-- Data for processing follows --

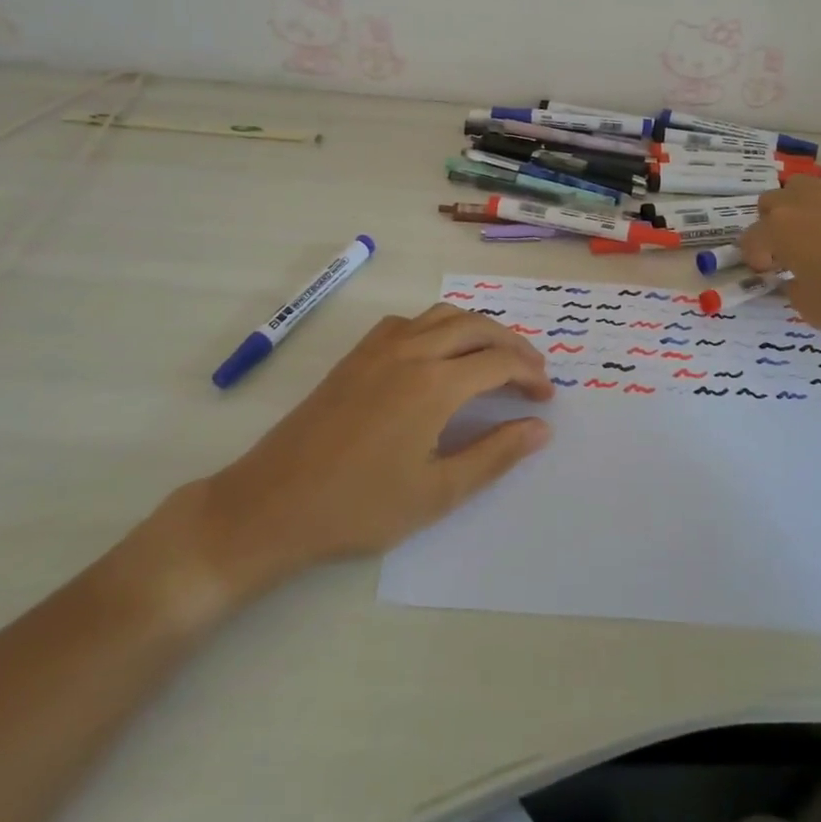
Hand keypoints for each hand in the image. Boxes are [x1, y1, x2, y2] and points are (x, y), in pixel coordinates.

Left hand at [126, 305, 553, 625]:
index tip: (547, 397)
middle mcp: (411, 351)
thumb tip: (541, 428)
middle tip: (533, 371)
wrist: (273, 503)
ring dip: (478, 328)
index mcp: (435, 384)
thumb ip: (495, 454)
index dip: (530, 375)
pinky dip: (438, 326)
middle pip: (477, 326)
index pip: (499, 362)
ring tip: (496, 356)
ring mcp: (379, 347)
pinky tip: (439, 354)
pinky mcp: (356, 354)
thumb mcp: (438, 492)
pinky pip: (409, 322)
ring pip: (443, 315)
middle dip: (513, 344)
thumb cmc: (360, 507)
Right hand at [740, 165, 820, 343]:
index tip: (769, 274)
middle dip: (772, 225)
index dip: (756, 258)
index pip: (751, 240)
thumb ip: (795, 292)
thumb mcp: (814, 312)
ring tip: (816, 227)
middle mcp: (800, 204)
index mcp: (779, 232)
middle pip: (769, 202)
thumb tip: (797, 281)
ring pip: (800, 183)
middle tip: (789, 251)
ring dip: (799, 203)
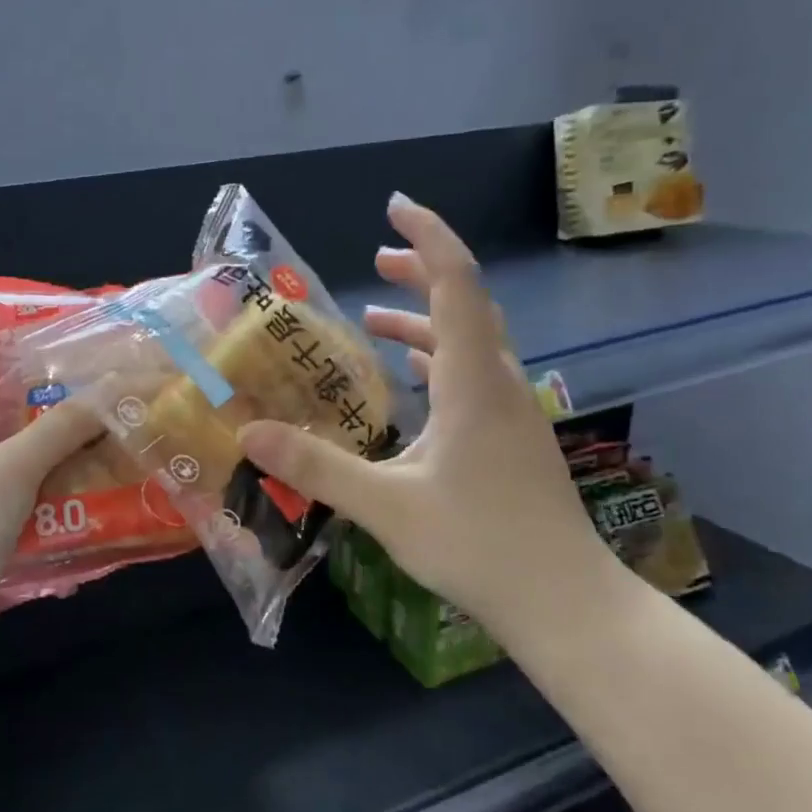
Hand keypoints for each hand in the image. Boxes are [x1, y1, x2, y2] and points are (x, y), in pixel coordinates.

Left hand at [0, 389, 103, 645]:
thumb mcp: (19, 464)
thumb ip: (62, 428)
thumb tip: (106, 391)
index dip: (2, 393)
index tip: (48, 401)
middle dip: (35, 443)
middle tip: (82, 444)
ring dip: (37, 488)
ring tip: (85, 486)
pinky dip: (28, 528)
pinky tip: (63, 534)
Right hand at [237, 194, 615, 638]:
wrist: (565, 603)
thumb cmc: (478, 545)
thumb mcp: (385, 506)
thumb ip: (316, 466)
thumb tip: (247, 434)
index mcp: (473, 382)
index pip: (458, 284)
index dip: (429, 237)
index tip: (395, 207)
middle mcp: (499, 384)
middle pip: (468, 304)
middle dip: (423, 272)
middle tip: (378, 259)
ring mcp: (512, 412)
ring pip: (472, 341)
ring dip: (428, 319)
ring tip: (377, 317)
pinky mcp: (512, 438)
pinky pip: (474, 376)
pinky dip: (440, 358)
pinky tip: (413, 376)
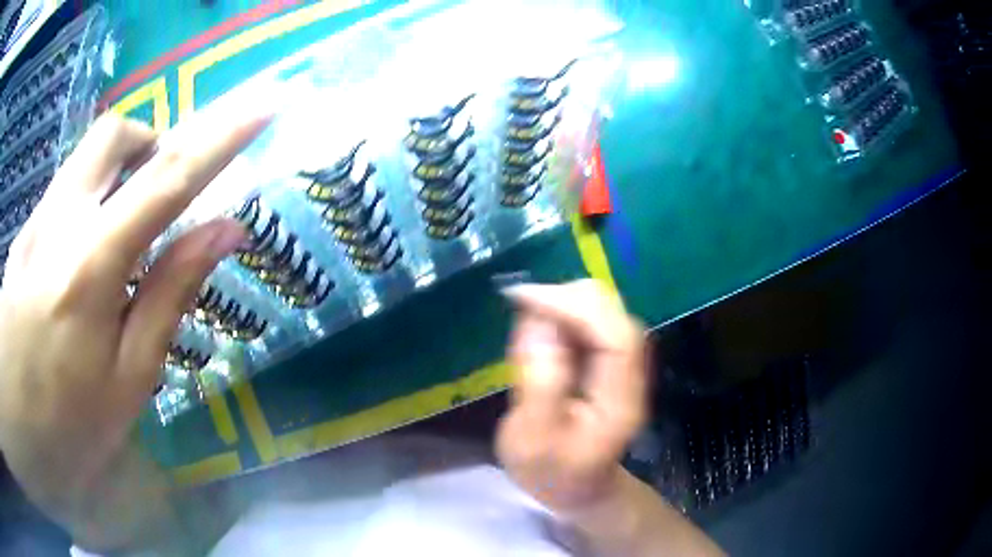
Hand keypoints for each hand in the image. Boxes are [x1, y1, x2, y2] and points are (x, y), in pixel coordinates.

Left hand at [0, 110, 269, 550]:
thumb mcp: (128, 380)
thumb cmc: (68, 430)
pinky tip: (78, 267)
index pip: (168, 178)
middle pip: (113, 136)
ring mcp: (33, 224)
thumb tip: (224, 232)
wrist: (19, 432)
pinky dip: (85, 206)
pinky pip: (61, 195)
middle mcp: (58, 223)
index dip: (220, 137)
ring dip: (115, 175)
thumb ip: (170, 295)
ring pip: (83, 162)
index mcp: (91, 266)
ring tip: (120, 237)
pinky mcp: (21, 237)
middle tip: (162, 190)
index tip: (261, 107)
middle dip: (150, 143)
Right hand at [497, 280, 647, 512]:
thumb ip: (539, 385)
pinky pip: (593, 322)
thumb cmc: (551, 473)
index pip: (615, 336)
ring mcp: (625, 366)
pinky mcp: (611, 362)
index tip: (526, 298)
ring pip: (605, 311)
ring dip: (565, 304)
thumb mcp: (532, 441)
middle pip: (615, 314)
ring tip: (528, 319)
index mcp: (621, 401)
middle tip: (522, 307)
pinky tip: (541, 329)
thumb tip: (539, 324)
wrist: (578, 488)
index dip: (575, 306)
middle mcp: (632, 375)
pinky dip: (565, 314)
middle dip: (567, 298)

-- Data for processing concluded --

### What to do
Beginning with the line that holds "middle tip: (522, 307)", copy the entries exactly to their last line, and leave out every earlier line.

### Answer to this problem
middle tip: (522, 307)
pinky tip: (541, 329)
thumb tip: (539, 324)
wrist: (578, 488)
index dip: (575, 306)
middle mcp: (632, 375)
pinky dip: (565, 314)
middle dip: (567, 298)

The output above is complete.